Exam Name: | Google Professional Data Engineer Exam | ||
Exam Code: | Professional-Data-Engineer Dumps | ||
Vendor: | Certification: | Google Cloud Certified | |
Questions: | 374 Q&A's | Shared By: | josh |
You need to create a data pipeline that copies time-series transaction data so that it can be queried from within BigQuery by your data science team for analysis. Every hour, thousands of transactions are updated with a new status. The size of the intitial dataset is 1.5 PB, and it will grow by 3 TB per day. The data is heavily structured, and your data science team will build machine learning models based on this data. You want to maximize performance and usability for your data science team. Which two strategies should you adopt? Choose 2 answers.
You are training a spam classifier. You notice that you are overfitting the training data. Which three actions can you take to resolve this problem? (Choose three.)
You maintain ETL pipelines. You notice that a streaming pipeline running on Dataflow is taking a long time to process incoming data, which causes output delays. You also noticed that the pipeline graph was automatically optimized by Dataflow and merged into one step. You want to identify where the potential bottleneck is occurring. What should you do?

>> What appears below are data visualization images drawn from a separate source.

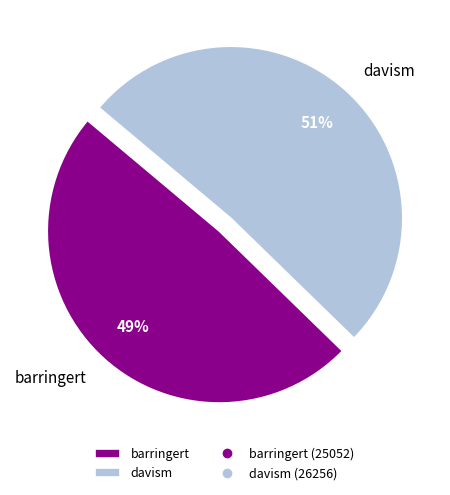

To the nearest percent, what is the difference between the largest and smallest slice percentages?

2%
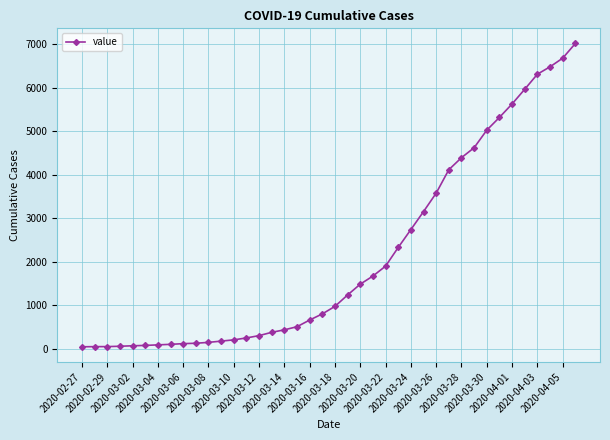

How many categories are shown in the chart?

40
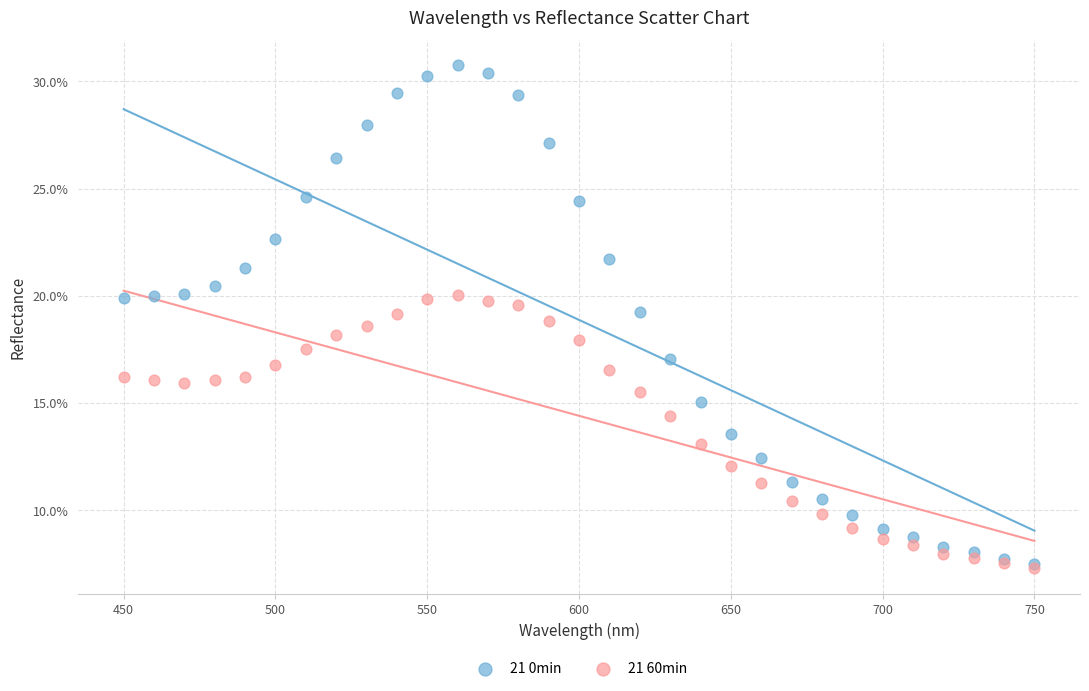

What are all the series names shown in the legend?

21 0min, 21 60min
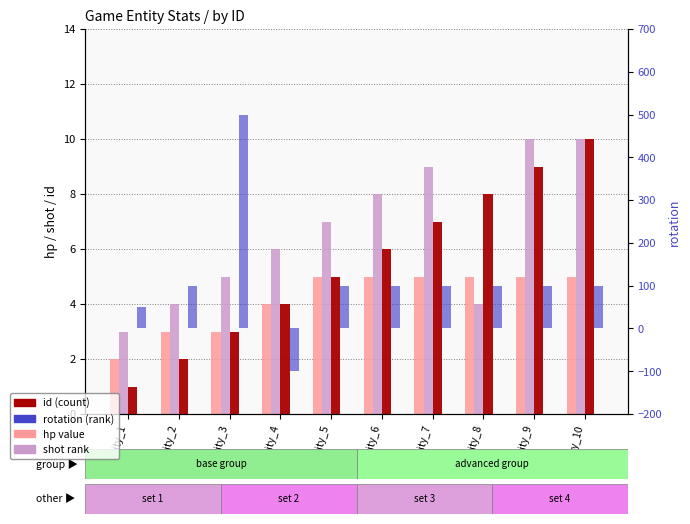

What is the difference between the second highest and second lowest values in the shot series?

6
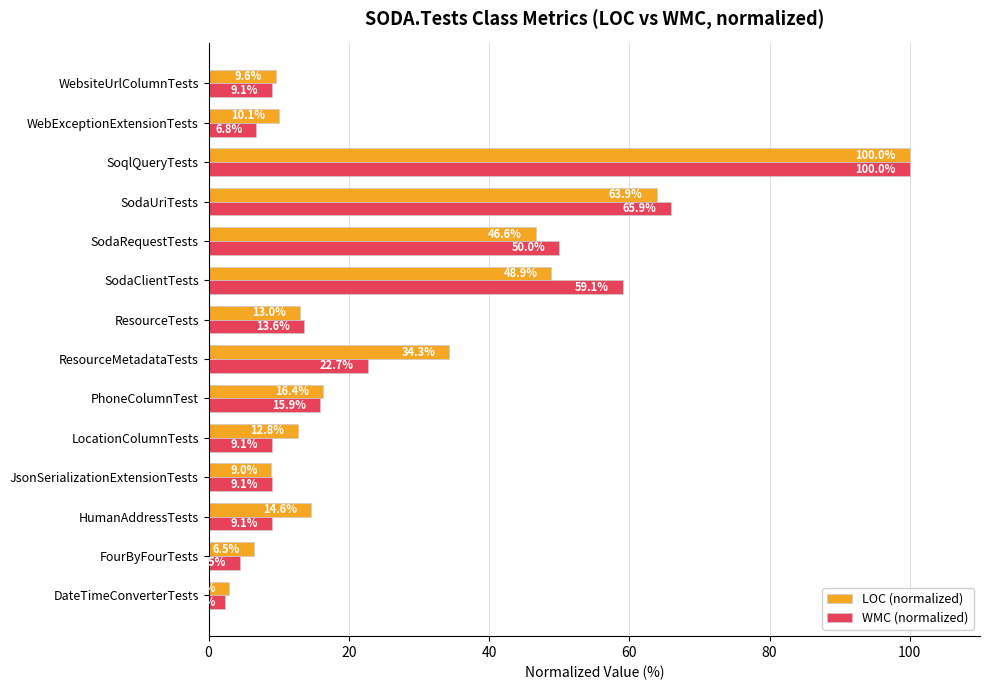

At which category is the sum across all series the highest?

SoqlQueryTests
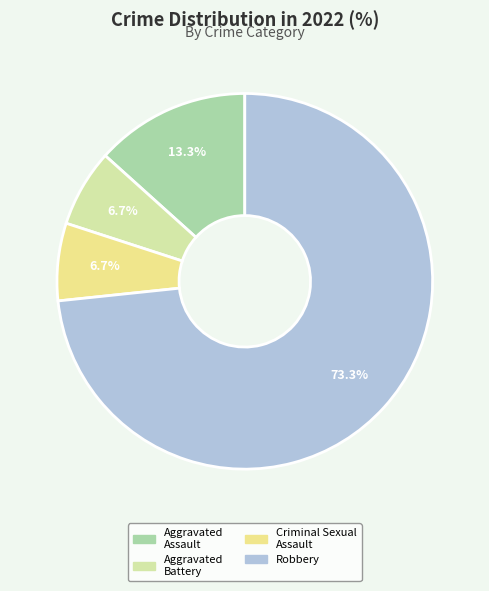

Count the number of slices in the pie.

4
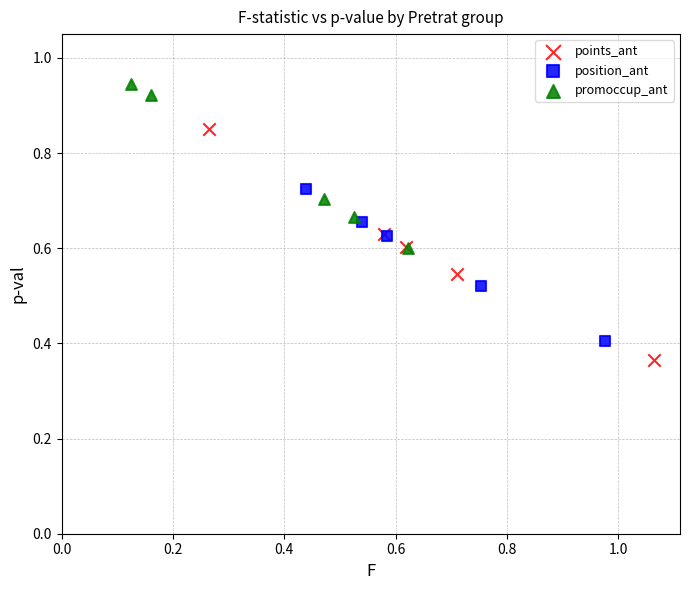

Which series contains the highest Y value?

promoccup_ant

You are developing an Apache Beam pipeline to extract data from a Cloud SQL instance by using JdbclO. You have two projects running in Google Cloud. The pipeline will be deployed and executed on Dataflow in Project A. The Cloud SQL instance is running jn Project B and does not have a public IP address. After deploying the pipeline, you noticed that the pipeline failed to extract data from the Cloud SQL instance due to connection failure. You verified that VPC Service Controls and shared VPC are not in use in these projects. You want to resolve this error while ensuring that the data does not go through the public internet. What should you do?